-- Work instruction --
When the line containing "right knee: (473, 639)" appears in the entries below, begin printing there and stop after the line containing "right elbow: (981, 672)"; print each of those lines exactly and no other line.

-- Materials provided --
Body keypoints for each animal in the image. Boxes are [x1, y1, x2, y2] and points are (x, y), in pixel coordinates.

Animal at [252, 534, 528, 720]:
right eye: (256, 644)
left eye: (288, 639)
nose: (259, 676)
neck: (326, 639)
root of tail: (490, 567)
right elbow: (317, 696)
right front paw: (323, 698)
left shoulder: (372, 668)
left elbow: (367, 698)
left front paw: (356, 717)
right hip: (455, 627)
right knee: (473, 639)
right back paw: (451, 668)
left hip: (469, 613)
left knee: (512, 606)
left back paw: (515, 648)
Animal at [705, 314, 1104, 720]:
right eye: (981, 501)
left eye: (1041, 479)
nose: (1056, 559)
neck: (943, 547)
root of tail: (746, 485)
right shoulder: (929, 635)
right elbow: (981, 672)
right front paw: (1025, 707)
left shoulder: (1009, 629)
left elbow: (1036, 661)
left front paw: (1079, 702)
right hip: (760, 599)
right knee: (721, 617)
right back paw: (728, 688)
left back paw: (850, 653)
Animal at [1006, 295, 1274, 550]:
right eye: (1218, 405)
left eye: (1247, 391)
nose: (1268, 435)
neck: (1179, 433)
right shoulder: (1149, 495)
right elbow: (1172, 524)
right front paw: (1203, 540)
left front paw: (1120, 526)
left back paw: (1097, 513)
* * *
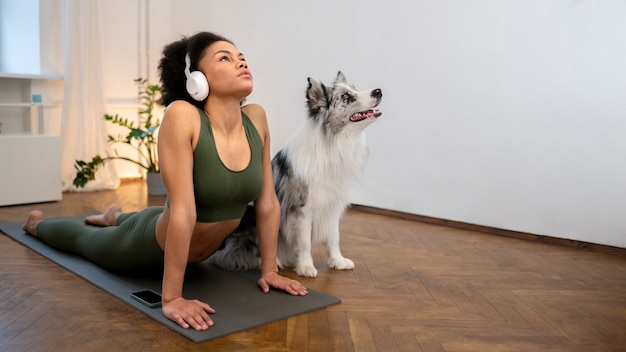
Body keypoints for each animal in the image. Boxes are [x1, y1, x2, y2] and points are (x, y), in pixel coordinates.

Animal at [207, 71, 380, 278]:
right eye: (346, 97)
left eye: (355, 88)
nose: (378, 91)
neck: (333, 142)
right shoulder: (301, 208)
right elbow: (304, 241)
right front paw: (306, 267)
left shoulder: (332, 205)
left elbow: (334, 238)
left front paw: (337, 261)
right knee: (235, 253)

-- Task output --
right knee: (473, 639)
right back paw: (451, 668)
left hip: (469, 613)
left knee: (512, 606)
left back paw: (515, 648)
Animal at [705, 314, 1104, 720]:
right eye: (981, 501)
left eye: (1041, 479)
nose: (1056, 559)
neck: (943, 547)
root of tail: (746, 485)
right shoulder: (929, 635)
right elbow: (981, 672)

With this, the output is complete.